Pictures aside, each record should be reproduced exactly.

[Page layout parsing data]
****************************************
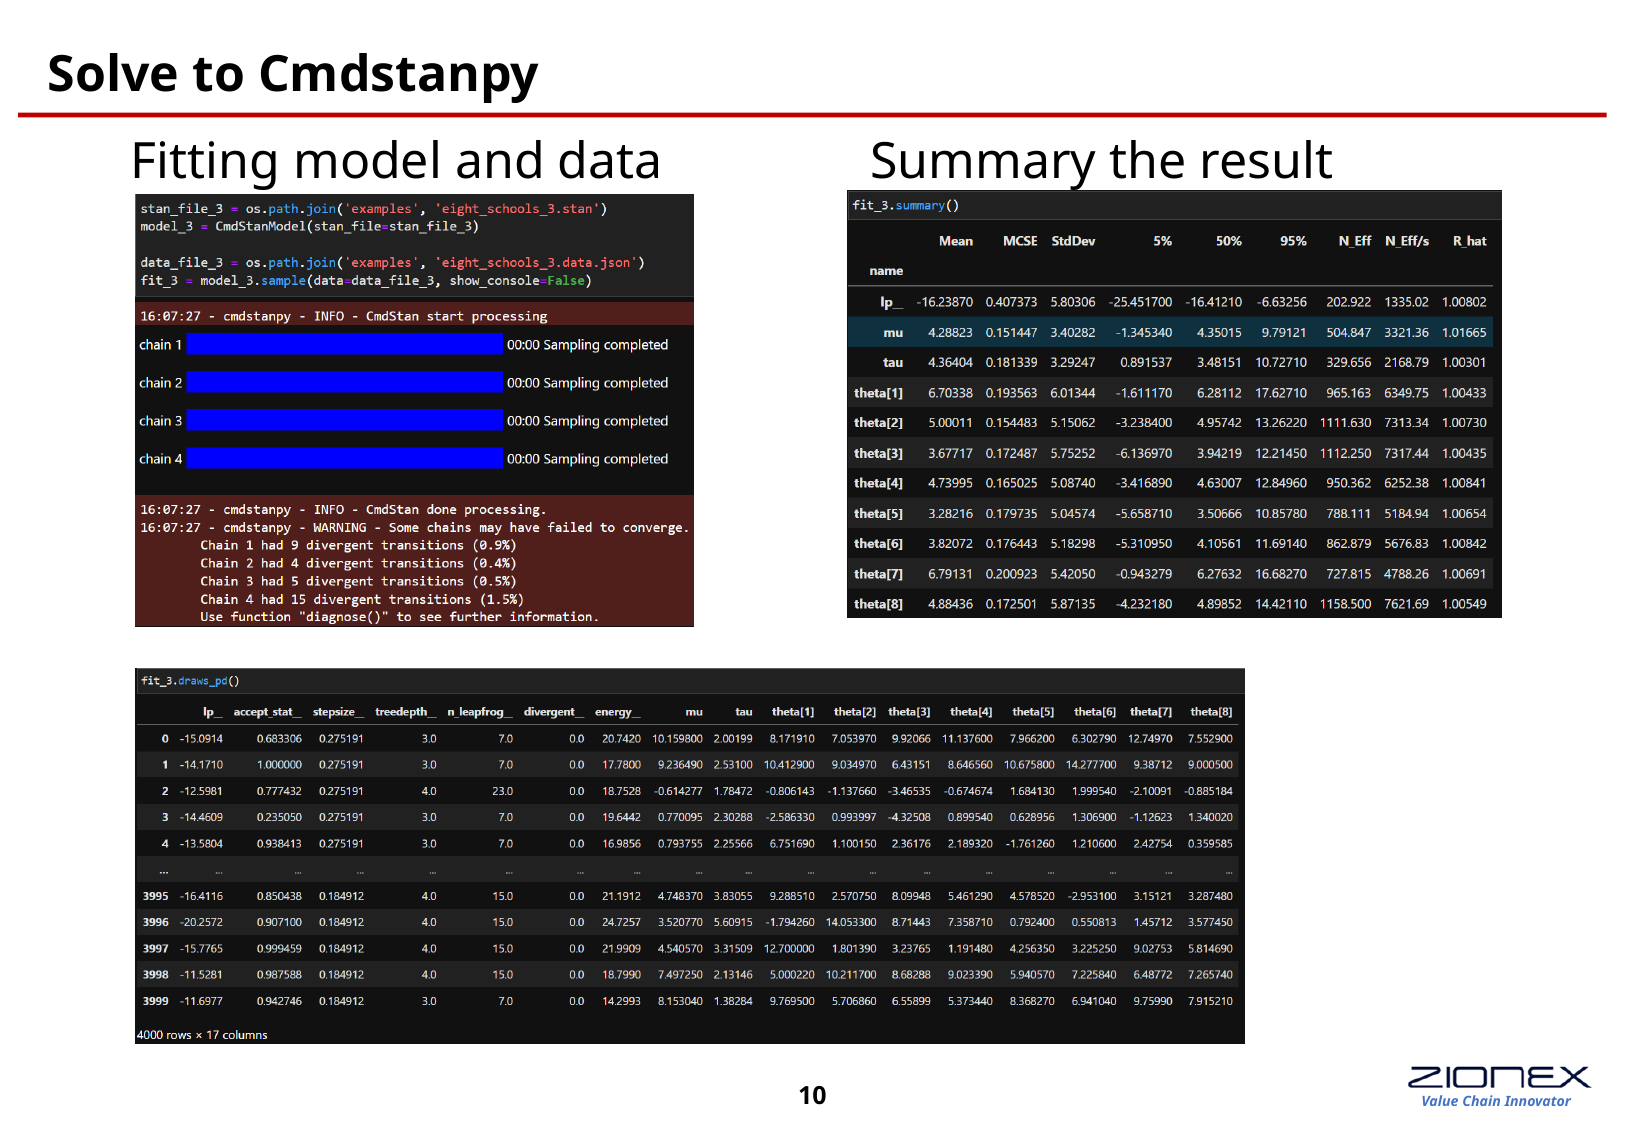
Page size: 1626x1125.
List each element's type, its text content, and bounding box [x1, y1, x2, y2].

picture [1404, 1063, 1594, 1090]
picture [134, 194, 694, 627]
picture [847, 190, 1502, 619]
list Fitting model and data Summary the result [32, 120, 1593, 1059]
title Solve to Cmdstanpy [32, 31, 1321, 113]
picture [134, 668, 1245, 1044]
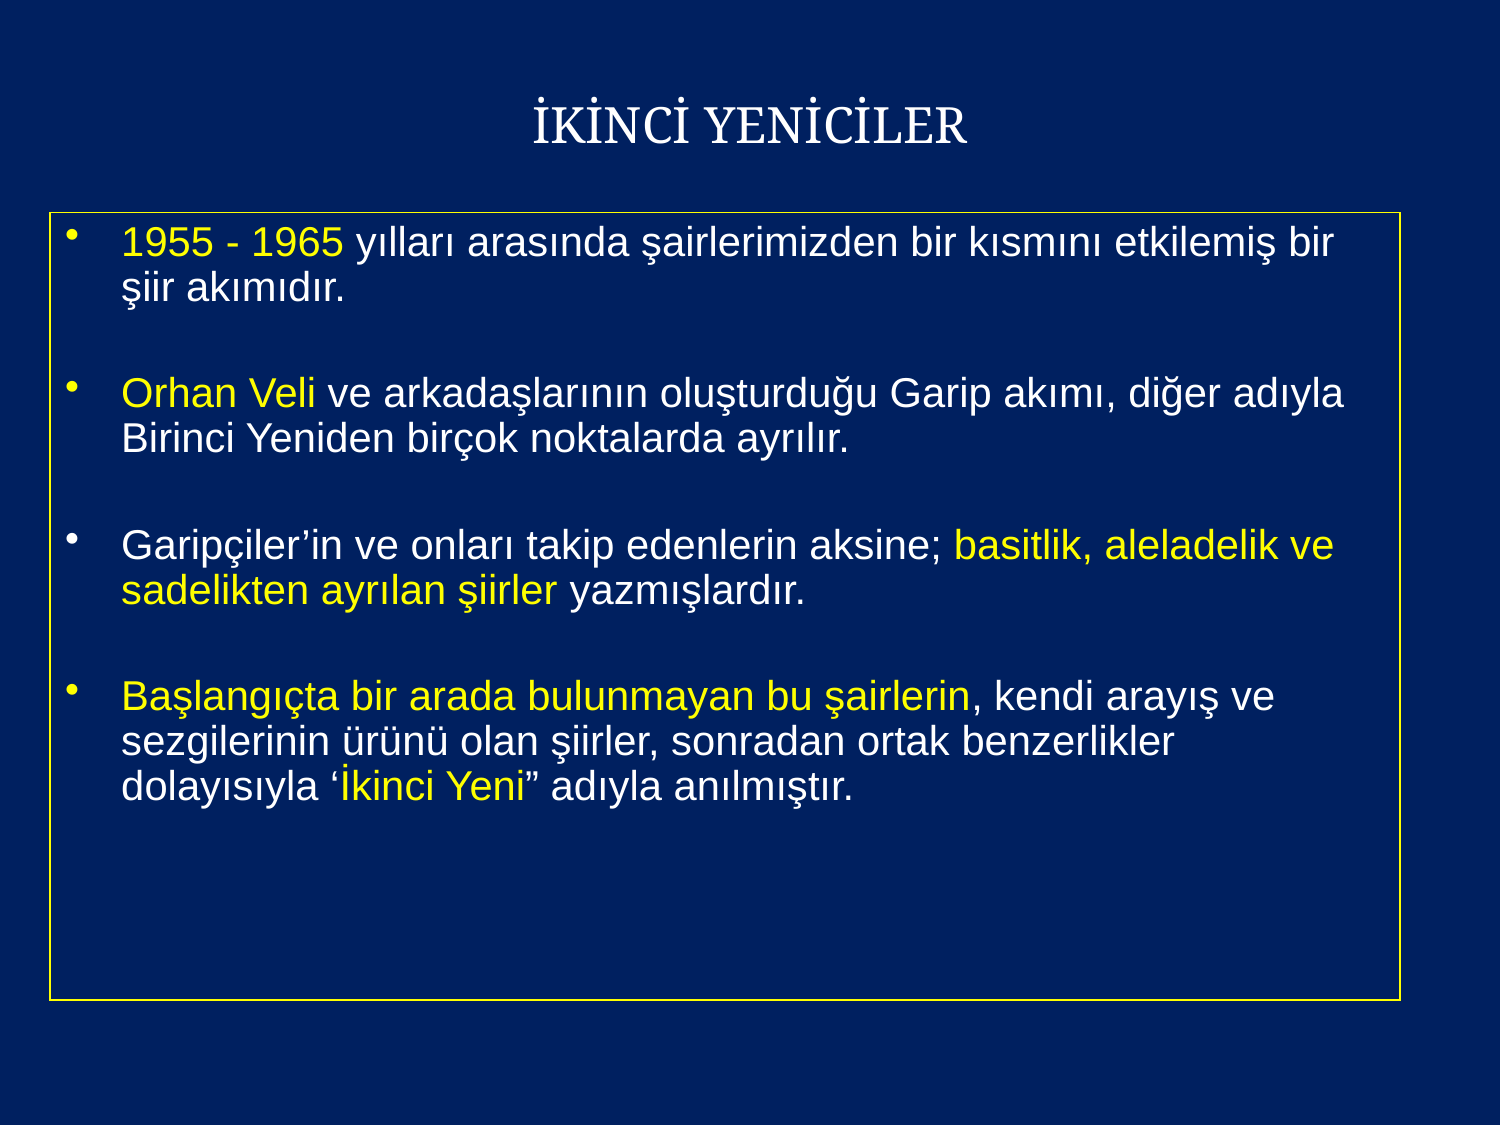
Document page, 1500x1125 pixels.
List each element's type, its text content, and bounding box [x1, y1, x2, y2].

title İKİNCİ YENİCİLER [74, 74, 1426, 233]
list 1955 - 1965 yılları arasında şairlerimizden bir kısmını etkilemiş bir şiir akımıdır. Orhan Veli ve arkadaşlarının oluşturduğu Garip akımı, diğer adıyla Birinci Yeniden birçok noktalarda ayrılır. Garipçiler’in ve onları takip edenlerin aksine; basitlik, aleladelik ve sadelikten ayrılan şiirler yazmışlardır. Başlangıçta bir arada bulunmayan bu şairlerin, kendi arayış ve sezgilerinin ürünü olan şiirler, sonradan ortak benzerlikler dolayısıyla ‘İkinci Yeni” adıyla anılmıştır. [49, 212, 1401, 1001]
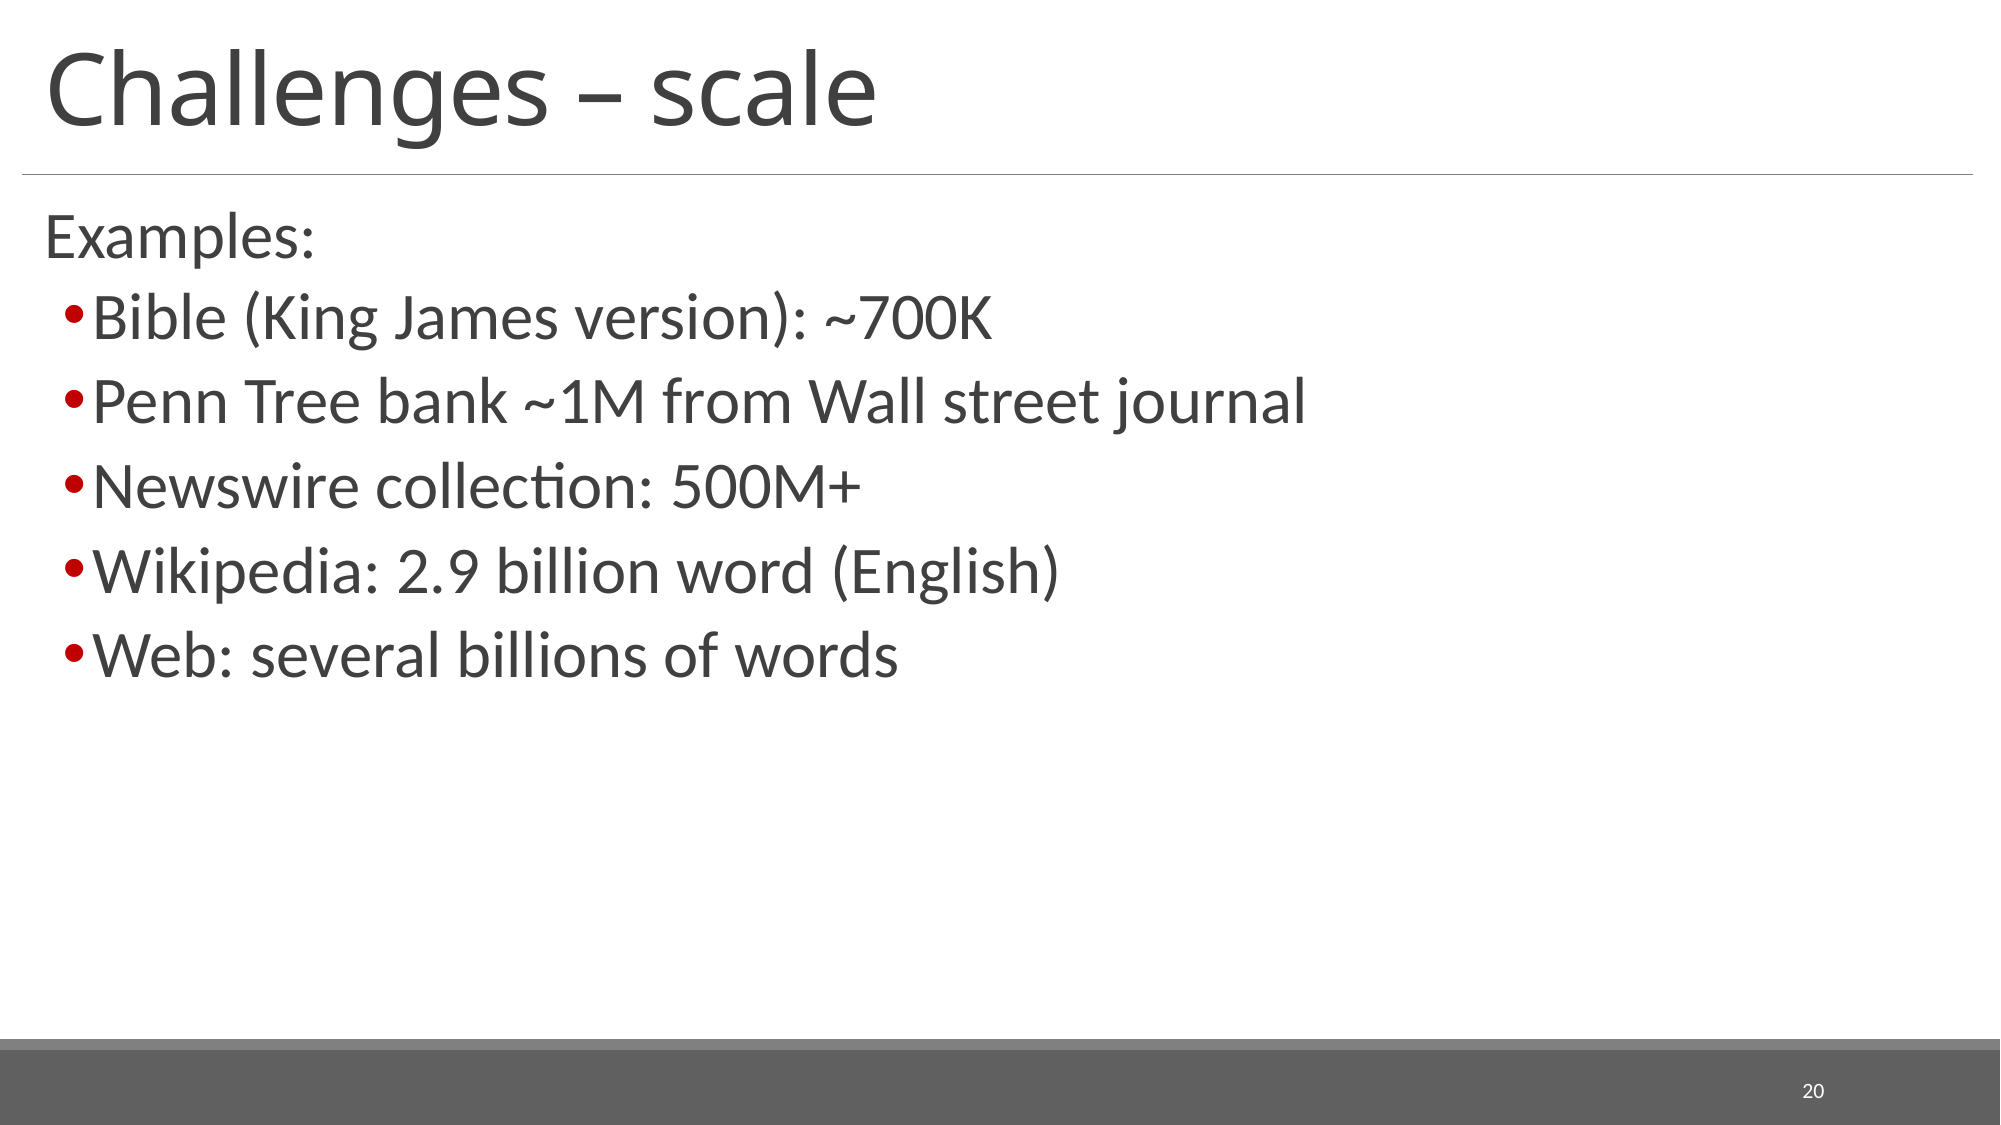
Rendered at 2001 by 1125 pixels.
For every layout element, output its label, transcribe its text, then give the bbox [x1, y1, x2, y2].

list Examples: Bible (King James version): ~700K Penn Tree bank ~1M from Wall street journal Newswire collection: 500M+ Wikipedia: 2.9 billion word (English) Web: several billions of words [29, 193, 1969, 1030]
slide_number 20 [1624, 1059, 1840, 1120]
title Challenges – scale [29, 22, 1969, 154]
****************************************
▶ **Exercise answer**
Page size: 1626x1125.
List each element's type, its text content, and bounding box [x1, y1, x2, y2].

picture [1404, 1063, 1594, 1090]
picture [134, 194, 694, 627]
picture [847, 190, 1502, 619]
list Fitting model and data Summary the result [32, 120, 1593, 1059]
title Solve to Cmdstanpy [32, 31, 1321, 113]
picture [134, 668, 1245, 1044]
Document page, 1500x1125 pixels.
List each element's type, its text content, and bounding box [x1, y1, x2, y2].

title İKİNCİ YENİCİLER [74, 74, 1426, 233]
list 1955 - 1965 yılları arasında şairlerimizden bir kısmını etkilemiş bir şiir akımıdır. Orhan Veli ve arkadaşlarının oluşturduğu Garip akımı, diğer adıyla Birinci Yeniden birçok noktalarda ayrılır. Garipçiler’in ve onları takip edenlerin aksine; basitlik, aleladelik ve sadelikten ayrılan şiirler yazmışlardır. Başlangıçta bir arada bulunmayan bu şairlerin, kendi arayış ve sezgilerinin ürünü olan şiirler, sonradan ortak benzerlikler dolayısıyla ‘İkinci Yeni” adıyla anılmıştır. [49, 212, 1401, 1001]
Rendered at 2001 by 1125 pixels.
For every layout element, output its label, transcribe its text, then give the bbox [x1, y1, x2, y2].

list Examples: Bible (King James version): ~700K Penn Tree bank ~1M from Wall street journal Newswire collection: 500M+ Wikipedia: 2.9 billion word (English) Web: several billions of words [29, 193, 1969, 1030]
slide_number 20 [1624, 1059, 1840, 1120]
title Challenges – scale [29, 22, 1969, 154]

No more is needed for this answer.